Before we opened our data centres in the United Kingdom and the United States, we had some problems with our infrastructure. We had no automation, no version control for router configurations, a single uplink per-data centre, stretched VLANs between racks, plus static routes with ECMP, which causes a gap in the event of an anycast node failure.
As we outlined in a previous blogpost, we started automating our network, and we rolled out our first automated processes in Singapore and the Netherlands. A few weeks ago, we installed the redundant uplinks using different peers and locations in the Netherlands, which eliminated the single point of failure.
We keep an eye on our an SLO defined uptime which is 99.9%. We always try and exceed these numbers to spend more time on testing scenarios such as “what would happen if we reboot one of our spine routers?” or “what would happen if we upgrade our servers periodically?”. We carry out these tests on ‘Gaming Day’, which oddly, is nothing to do with gaming. We named it this because we carry out the tests like a game: you move, you wait for a response for the system, then you try something again. Whilst this process is lengthy, it means that our systems are always safe, up-to-date, and have the best possible quality for our clients.
To avoid spending our available SLO budget redundant connections and uplinks ensure high availability during routers upgrades or (un)planned datacenter maintenances.
Every server serving anycast must be connected with a ToR (top-of-rack) switch using a BGP protocol. Please note that we still have locations where we mix iBGP/eBGP sessions for internal peering. It’s not always easy to work with mixed iBGP/eBGP sessions, but it paves the way for experimentation to make improvements.
Before launching anycast in the Netherlands and Singapore, the following for all datacenters was adjusted:
- I removed static routes;
- I rebootstrapped anycast nodes with installed ExaBGP, which is responsible for announcements;
- I unified routing configurations across all datacenters.
As I mentioned before, we used mixed types of peerings, both of which have their own pros and cons. However, standardization and simplicity are the keys to automation.
Hence, the configuration snippet for our servers is relatively simple and looks like this:
router bgp <leaf-private-as>
neighbor SERVERS peer-group
neighbor SERVERS remote-as 65030
neighbor SERVERS local-as 65534 no-prepend replace-as
neighbor 2a02:4780:8::fefe peer-group SERVERS
leaf-private-as is a unique AS number per rack, which identifies routes and forces the use of eBGP connections. These avoid additional route reflectors in the middle. remote-as we use the same for all servers in all datacenters and local-as keep the same as well to have ONE configuration that matters. From the server point of view, it’s enough to define prefixes to announce and that’s it, everything else is done automatically.
We have expanded our anycast usage as much as we can to help our new products. At first, we launched 000webhost.com’s reverse proxies with then anycast network, and then later launched DNS services, API services; even Redis slaves are using anycast addresses to discover master node. We are also planning to anycast for MySQL setups.
Last week we migrated our file manager to the anycast network as well.
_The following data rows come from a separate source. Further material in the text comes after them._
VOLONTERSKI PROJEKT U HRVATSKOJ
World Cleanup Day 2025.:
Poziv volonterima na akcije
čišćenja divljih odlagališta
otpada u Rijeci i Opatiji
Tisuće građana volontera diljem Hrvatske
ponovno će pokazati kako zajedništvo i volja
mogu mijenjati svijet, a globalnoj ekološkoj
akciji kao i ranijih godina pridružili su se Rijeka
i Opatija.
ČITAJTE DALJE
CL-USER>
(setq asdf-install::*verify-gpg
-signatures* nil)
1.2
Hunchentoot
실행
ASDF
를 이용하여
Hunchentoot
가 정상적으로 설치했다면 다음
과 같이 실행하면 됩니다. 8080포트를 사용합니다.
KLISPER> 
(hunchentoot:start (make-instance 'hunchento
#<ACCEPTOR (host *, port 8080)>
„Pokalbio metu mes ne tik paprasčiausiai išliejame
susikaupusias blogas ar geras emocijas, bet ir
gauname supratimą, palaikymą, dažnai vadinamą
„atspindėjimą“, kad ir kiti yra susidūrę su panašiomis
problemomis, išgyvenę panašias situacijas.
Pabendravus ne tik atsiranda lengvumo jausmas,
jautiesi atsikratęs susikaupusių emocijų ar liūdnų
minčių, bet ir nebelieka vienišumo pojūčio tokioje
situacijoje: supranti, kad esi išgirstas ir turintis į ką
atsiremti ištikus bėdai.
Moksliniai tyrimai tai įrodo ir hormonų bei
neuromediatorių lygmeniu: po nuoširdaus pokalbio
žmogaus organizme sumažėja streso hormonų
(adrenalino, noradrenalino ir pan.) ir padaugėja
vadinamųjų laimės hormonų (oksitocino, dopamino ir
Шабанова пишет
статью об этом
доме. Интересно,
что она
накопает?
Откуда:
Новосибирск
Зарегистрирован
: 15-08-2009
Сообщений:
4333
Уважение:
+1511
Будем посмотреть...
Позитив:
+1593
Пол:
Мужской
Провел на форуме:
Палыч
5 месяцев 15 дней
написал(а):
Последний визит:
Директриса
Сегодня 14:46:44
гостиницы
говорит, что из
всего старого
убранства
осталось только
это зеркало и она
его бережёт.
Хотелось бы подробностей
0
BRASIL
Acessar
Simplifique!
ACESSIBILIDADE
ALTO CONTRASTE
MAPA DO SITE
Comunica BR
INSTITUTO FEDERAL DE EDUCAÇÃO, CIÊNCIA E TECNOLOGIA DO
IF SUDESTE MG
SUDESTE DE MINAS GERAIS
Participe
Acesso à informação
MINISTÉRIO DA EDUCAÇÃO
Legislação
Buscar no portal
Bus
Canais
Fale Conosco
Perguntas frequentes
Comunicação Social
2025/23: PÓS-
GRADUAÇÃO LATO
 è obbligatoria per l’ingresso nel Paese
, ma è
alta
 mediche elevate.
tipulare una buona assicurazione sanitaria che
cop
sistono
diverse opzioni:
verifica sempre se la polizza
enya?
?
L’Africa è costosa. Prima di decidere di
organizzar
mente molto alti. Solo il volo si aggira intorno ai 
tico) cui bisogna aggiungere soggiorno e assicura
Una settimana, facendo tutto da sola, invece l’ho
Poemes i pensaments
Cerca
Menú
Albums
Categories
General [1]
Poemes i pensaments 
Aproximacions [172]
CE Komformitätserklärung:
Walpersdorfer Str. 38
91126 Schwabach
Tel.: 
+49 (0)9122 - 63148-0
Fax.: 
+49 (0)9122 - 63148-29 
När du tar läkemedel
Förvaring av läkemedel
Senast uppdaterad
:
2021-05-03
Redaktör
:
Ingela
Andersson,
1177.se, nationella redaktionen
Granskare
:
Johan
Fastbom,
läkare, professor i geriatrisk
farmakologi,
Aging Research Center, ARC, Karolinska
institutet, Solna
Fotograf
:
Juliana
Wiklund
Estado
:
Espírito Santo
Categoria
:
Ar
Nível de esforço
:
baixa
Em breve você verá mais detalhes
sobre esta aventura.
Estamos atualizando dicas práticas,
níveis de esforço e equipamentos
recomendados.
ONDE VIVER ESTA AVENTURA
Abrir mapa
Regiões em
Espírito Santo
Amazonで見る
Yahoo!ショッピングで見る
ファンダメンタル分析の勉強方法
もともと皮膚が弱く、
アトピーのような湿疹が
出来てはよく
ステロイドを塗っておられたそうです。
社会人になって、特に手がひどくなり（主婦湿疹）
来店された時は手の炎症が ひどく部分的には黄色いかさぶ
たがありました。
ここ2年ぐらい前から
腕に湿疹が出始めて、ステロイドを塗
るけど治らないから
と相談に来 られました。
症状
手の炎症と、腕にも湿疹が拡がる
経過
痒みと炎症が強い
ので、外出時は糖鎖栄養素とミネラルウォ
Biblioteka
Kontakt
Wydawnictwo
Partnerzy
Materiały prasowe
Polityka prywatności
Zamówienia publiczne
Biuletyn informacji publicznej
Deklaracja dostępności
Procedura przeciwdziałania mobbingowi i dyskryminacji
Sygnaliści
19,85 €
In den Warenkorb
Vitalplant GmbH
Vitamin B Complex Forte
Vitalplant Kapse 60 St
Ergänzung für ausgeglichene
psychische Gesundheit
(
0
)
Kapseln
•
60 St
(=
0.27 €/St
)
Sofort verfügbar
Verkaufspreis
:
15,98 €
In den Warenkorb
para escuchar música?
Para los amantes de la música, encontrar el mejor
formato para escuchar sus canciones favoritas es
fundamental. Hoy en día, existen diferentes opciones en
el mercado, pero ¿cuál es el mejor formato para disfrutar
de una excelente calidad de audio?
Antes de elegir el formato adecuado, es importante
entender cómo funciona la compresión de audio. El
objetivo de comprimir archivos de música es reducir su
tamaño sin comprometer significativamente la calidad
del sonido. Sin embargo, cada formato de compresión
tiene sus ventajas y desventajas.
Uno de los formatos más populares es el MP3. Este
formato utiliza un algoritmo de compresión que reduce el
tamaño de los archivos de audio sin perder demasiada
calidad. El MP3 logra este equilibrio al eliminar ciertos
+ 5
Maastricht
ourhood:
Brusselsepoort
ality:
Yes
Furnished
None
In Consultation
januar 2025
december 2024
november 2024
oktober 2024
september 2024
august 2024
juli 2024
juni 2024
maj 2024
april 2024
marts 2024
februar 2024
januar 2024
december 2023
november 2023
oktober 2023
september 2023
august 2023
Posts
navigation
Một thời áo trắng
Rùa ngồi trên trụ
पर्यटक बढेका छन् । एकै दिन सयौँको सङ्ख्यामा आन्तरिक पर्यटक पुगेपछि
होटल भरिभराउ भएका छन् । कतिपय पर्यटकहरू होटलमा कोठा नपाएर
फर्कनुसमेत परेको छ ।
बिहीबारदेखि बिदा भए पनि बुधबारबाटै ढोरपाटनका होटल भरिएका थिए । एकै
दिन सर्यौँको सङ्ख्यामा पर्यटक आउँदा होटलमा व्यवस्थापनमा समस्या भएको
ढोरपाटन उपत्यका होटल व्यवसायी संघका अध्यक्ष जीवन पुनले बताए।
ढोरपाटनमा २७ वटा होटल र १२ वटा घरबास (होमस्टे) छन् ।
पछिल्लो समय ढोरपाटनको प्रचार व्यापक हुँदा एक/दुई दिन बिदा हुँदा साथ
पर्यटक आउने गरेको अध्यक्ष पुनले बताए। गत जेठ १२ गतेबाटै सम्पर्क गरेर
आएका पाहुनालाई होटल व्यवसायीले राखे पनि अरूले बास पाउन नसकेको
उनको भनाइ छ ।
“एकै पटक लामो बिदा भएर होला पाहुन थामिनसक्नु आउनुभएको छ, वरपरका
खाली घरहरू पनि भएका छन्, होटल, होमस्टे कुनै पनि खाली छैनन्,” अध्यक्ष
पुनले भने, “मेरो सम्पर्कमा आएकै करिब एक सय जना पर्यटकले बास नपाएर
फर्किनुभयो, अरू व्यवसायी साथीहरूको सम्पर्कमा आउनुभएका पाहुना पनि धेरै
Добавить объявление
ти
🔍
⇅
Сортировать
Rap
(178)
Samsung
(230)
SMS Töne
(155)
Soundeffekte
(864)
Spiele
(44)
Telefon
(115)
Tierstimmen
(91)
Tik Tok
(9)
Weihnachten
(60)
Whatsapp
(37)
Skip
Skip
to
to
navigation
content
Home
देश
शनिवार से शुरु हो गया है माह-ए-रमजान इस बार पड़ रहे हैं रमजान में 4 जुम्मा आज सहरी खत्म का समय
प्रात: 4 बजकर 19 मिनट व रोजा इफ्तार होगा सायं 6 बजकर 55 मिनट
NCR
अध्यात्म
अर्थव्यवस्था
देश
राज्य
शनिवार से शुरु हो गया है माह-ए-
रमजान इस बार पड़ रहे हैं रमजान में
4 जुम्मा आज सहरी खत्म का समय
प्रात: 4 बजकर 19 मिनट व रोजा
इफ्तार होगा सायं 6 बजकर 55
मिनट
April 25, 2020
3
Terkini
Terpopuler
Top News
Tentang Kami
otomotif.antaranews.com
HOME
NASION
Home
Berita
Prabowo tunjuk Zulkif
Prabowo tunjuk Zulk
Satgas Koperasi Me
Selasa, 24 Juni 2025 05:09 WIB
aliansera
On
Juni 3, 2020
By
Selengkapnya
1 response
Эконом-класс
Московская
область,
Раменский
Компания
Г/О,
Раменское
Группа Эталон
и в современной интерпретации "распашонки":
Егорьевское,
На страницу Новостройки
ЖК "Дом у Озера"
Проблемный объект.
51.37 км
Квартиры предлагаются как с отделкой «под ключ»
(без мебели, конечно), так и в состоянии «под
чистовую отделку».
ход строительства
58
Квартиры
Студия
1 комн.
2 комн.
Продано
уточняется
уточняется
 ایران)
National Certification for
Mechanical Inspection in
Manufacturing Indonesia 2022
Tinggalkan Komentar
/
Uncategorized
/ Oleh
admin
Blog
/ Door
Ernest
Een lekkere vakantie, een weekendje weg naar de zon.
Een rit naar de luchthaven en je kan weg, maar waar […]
We deployed two instances per datacentre and had a problem where should we store sessions for every location. Centralised memcached/Redis would be too slow for intercontinental connections. Spin up decentralized and dedicated sessions store per datacentre? How about keeping single and unified /etc/php.ini for every deployment? Not a problem, anycast to the rescue again. And we have a single role per deployment.
This is the DNS traffic switch to anycast for any1.hostinger.com and any2.hostinger.com.
To add more glue we use IPv6 everywhere internally(!) and almost everywhere externally. We even switched API calls and other critical parts through IPv6 instead of IPv4. Our new private network (10.0/16) just became the IPv6 network. Operating both protocols literally means having high availability because if IPv4 is down, it’s likely possible that traffic will flow through the IPv6 path and vice versa. Even different upstream along the path could be picked for the destination.
We have in our roadmap to provide a unique IPv6 address for every website or client. How cool is that? It would solve many issues. For instance, with IPv4, if IP is null-routed, many clients are affected if they point to the same IP. With IPv6 this is different, we can give unique IPv6 per website or client and avoid this kind of problem.
Over the last few months, we have massively improved our network infrastructure and we are certain that our clients will feel the huge performance gains we have made. In the near future, we will also upgrade the network in our United States datacentre.
Yet why are we making these changes? We are moving to a fully redundant network to ensure as less interruptions as possible during upgrades for our customers.
The anycast we deployed in two new locations will speed up the DNS responses for our customers. What’s more, 000webhost.com and some Hostinger clients are now using anycast with three locations: the United States, the Netherlands, and Singapore.